§ **WHAT YOU HAVE TO DO**:
Among these records, which lines include "Matter"? Copy them out.
--------
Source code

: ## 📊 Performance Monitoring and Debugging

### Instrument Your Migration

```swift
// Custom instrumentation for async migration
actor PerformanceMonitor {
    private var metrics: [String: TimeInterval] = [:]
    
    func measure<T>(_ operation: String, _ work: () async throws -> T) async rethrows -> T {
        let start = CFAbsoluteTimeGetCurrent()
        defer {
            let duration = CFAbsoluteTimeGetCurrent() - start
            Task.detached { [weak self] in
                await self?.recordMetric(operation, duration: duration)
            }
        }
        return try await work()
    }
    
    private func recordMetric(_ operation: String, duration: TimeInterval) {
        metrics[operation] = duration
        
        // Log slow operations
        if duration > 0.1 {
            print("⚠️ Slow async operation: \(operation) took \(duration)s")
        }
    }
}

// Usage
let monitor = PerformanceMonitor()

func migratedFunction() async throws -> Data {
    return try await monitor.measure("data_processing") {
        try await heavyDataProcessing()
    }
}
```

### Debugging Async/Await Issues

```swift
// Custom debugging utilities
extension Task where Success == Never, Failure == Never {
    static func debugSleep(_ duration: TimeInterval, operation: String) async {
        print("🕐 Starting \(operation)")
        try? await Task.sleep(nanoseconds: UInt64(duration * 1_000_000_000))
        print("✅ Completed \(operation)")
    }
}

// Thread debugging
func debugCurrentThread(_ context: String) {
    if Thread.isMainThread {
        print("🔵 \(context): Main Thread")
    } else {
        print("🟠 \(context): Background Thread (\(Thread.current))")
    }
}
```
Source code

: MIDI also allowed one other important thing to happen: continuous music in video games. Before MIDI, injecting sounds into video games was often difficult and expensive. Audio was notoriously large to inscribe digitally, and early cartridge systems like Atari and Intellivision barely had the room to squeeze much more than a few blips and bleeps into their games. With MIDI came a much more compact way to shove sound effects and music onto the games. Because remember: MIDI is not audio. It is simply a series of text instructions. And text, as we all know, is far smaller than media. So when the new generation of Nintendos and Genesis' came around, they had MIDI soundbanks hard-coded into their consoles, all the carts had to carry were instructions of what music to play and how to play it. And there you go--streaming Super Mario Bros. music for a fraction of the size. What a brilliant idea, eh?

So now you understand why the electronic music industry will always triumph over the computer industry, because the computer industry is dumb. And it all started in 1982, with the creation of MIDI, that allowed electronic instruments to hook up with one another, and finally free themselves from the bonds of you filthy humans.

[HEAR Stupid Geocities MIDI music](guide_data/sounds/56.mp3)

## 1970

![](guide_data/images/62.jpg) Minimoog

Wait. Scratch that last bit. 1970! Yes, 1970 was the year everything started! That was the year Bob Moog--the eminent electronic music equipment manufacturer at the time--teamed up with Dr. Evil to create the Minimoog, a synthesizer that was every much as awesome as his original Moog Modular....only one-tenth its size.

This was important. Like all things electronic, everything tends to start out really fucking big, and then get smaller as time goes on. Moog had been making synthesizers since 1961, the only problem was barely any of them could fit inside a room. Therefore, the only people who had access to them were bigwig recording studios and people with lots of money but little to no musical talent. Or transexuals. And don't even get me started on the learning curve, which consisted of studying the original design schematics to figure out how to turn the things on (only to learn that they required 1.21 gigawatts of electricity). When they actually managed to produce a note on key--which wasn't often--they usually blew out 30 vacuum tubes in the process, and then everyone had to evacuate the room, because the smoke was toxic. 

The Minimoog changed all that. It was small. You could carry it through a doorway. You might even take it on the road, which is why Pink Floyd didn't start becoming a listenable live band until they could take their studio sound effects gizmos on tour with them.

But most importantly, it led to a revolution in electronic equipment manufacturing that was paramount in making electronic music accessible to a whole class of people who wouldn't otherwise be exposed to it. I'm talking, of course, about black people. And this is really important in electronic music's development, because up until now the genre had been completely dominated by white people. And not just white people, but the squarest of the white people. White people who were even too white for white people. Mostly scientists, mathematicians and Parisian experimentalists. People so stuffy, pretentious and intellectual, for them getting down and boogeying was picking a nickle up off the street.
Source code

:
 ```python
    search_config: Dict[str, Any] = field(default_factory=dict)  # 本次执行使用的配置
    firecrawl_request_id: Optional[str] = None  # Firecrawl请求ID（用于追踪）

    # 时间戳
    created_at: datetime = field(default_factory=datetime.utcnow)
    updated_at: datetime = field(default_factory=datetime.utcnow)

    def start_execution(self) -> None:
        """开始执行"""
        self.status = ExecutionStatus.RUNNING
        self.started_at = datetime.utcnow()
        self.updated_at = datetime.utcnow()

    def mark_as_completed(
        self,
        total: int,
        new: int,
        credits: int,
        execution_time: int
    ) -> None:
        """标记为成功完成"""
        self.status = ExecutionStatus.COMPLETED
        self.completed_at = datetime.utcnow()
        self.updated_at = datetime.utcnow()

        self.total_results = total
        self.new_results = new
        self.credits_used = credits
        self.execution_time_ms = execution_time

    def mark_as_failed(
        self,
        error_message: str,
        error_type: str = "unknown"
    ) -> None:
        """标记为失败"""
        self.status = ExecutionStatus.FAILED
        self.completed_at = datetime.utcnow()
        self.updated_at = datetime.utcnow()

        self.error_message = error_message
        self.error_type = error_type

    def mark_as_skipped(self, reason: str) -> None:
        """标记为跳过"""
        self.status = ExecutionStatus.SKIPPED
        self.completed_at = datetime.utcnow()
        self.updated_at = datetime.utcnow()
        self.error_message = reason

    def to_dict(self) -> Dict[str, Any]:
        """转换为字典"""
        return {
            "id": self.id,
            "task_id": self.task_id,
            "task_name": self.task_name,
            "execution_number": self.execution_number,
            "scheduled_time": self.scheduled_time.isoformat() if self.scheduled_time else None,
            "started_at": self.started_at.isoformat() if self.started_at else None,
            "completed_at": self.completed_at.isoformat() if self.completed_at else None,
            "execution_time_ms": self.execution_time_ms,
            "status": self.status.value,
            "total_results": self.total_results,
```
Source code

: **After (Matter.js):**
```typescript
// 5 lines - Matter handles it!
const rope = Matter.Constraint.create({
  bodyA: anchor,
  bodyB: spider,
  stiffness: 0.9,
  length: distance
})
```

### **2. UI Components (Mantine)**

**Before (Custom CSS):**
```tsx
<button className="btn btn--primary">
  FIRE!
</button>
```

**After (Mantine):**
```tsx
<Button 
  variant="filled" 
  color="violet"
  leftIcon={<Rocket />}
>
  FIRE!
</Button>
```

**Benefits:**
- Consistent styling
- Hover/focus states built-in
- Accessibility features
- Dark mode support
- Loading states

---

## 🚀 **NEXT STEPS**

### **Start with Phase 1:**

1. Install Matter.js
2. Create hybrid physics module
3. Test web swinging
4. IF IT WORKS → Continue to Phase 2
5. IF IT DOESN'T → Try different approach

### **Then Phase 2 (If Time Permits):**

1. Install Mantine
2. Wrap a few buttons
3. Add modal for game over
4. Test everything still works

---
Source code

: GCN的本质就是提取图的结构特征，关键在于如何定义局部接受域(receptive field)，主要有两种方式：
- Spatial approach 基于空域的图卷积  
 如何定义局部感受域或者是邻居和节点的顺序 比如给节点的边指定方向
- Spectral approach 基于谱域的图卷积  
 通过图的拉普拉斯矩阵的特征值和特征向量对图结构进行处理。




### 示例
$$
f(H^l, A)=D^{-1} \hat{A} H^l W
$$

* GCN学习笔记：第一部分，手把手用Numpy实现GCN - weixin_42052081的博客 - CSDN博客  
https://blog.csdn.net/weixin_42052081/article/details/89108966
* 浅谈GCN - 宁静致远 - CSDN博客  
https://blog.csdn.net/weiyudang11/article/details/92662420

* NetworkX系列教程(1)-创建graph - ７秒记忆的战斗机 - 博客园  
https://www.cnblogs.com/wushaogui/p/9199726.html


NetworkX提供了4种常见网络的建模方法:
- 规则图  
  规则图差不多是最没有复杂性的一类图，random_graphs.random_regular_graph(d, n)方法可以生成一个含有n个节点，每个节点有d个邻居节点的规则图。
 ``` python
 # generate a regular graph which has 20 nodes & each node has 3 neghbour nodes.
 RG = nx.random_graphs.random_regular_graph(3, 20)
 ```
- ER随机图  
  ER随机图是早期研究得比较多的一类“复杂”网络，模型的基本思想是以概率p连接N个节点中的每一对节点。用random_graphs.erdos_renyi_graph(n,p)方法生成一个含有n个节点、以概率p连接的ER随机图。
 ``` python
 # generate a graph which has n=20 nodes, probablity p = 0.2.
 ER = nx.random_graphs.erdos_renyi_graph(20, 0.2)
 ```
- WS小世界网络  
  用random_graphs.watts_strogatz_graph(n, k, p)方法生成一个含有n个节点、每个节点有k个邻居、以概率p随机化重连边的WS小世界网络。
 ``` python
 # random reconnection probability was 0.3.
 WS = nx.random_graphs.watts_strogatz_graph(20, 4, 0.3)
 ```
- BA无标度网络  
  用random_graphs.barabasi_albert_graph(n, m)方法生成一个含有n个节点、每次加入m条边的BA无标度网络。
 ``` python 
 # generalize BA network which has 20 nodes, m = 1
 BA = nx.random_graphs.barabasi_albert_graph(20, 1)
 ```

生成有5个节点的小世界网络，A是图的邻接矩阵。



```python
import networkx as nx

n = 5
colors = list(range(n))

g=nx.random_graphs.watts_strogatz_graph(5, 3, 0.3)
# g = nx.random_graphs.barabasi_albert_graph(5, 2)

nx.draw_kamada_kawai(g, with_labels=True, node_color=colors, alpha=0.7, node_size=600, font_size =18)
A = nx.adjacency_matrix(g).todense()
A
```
--------
§ **RESULT FOR THIS TASK**:
: **After (Matter.js):**
// 5 lines - Matter handles it!
const rope = Matter.Constraint.create({
1. Install Matter.js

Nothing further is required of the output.